_Check your understanding_:
A. Retype the part of the Willie Nelson forum thread starting at "LOL - Sometimes" and ending at "out, liberal, hippy?".
B. Extend the Willie Nelson forum thread from the point where it stops.

======== Text provided ========

# Goodbye Willie Nelson



## Maine-Marine (Mar 7, 2014)

Willie Nelson is gone - but not forgotten


----------



## CWOLDOJAX (Sep 5, 2013)

Not yet ...

Chuck Sweeny: Just because you saw it on the Internet doesn't mean it's true - News - Rockford Register Star - Rockford, IL

Willie Nelson, Merle Haggard coming to Roanoke - Roanoke Times: Music


----------



## Maine-Marine (Mar 7, 2014)

CWOLDOJAX said:


> Not yet ...


My stupid cousin GOT ME...


----------



## Maine-Marine (Mar 7, 2014)

you know the old say "you have to get up pretty early to fool me" well My cousin was up before me this morning...


----------



## CWOLDOJAX (Sep 5, 2013)

LOL - Sometimes I am too trusting also.


----------



## Jakthesoldier (Feb 1, 2015)

Wait... our resident bible thumper just "immortalized" a pot smoking, drunk, drugged out, liberal, hippy?


----------



## AquaHull (Jun 10, 2012)




----------



## AquaHull (Jun 10, 2012)




----------



## Mish (Nov 5, 2013)

celebrity death hoax


----------



## Mish (Nov 5, 2013)

Maine-Marine said:


> you know the old say "you have to get up pretty early to fool me" well My cousin was up before me this morning...


He's the snitch!!! lol You can't fool us with your bible thumping ways anymore!! LOL


----------



## Slippy (Nov 14, 2013)

After reading the Titles of the Threads this morning, Slippy looks around for an ice pick to jam into his eyes...


----------



## Mish (Nov 5, 2013)

Slippy said:


> After reading the Titles of the Threads this morning, Slippy looks around for an ice pick to jam into his eyes...


----------



## 7052 (Jul 1, 2014)

> Chuck Sweeny: Just because you saw it on the Internet doesn't mean it's true - News - Rockford Register Star - Rockford, IL


Just an FYI...
While Chuck Sweeny is USUALLY OK, I *STRONGLY* recommend against quoting ANYTHING from the Rockford Register Star, or as it's known around these parts (I'm a native) the "Rockford Red star". That "newspaper" isn't even suitable for the bottom of a birdcage since it already full of shit the moment it's printed. lol


----------



## Slippy (Nov 14, 2013)

======== Data supplied ========

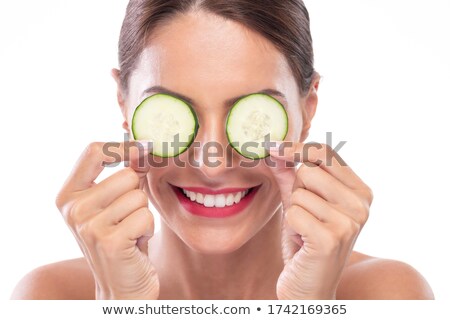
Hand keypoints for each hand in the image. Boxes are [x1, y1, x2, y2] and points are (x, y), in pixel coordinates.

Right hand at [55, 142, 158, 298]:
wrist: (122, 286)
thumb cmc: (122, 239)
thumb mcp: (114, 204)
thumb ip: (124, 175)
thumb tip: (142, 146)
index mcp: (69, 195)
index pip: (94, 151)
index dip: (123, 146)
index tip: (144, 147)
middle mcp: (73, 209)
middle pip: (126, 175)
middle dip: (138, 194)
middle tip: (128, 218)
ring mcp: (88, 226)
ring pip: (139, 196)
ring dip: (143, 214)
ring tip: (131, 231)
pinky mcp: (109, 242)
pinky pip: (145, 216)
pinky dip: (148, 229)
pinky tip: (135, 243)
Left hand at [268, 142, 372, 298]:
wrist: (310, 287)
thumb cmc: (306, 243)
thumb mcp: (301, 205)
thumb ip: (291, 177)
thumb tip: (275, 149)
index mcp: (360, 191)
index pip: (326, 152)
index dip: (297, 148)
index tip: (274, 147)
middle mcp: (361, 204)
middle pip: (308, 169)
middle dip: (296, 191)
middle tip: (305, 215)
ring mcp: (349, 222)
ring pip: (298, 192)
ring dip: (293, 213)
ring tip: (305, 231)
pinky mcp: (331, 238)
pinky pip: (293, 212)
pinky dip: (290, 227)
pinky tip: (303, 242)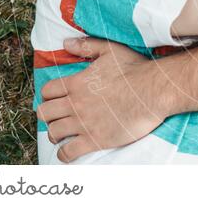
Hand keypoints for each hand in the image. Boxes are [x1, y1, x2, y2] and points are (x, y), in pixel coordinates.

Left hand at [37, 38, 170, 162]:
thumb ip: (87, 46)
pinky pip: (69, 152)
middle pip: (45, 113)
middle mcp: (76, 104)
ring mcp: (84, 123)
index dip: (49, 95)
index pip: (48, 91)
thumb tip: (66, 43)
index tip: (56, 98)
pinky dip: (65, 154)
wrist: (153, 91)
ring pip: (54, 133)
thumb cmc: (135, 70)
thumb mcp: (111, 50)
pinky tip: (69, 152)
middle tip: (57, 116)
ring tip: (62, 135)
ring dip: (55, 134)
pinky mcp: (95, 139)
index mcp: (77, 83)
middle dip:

========

_Results of the exercise_:
A.
LOL - Sometimes I am too trusting also.


----------



## Jakthesoldier (Feb 1, 2015)

Wait... our resident bible thumper just "immortalized" a pot smoking, drunk, drugged out, liberal, hippy?

B.
Egyas said:


> Just an FYI...
> While Chuck Sweeny is USUALLY OK, I *STROGLY* recommend against quoting ANYTHING from the Rockford Register Star, or as it's known around these parts (I'm a native) the "Rockford Red star". That "newspaper" isn't even suitable for the bottom of a birdcage since it already full of shit the moment it's printed. lol


The best things to come out of Rockford, IL is Estwing Tools!


----------



## Maine-Marine (Mar 7, 2014)

Jakthesoldier said:


> Wait... our resident bible thumper just "immortalized" a pot smoking, drunk, drugged out, liberal, hippy?


I guess my walk with Jesus really bothers you if you think it is EVIL or some how a sin for me to have liked Willie nelson...

do you hate all Christians or just the ones that actually defend their faith


----------



## Mish (Nov 5, 2013)

MM, I think he's just poking fun. =)


----------



## Arklatex (May 24, 2014)

Here we go again.


----------



## Maine-Marine (Mar 7, 2014)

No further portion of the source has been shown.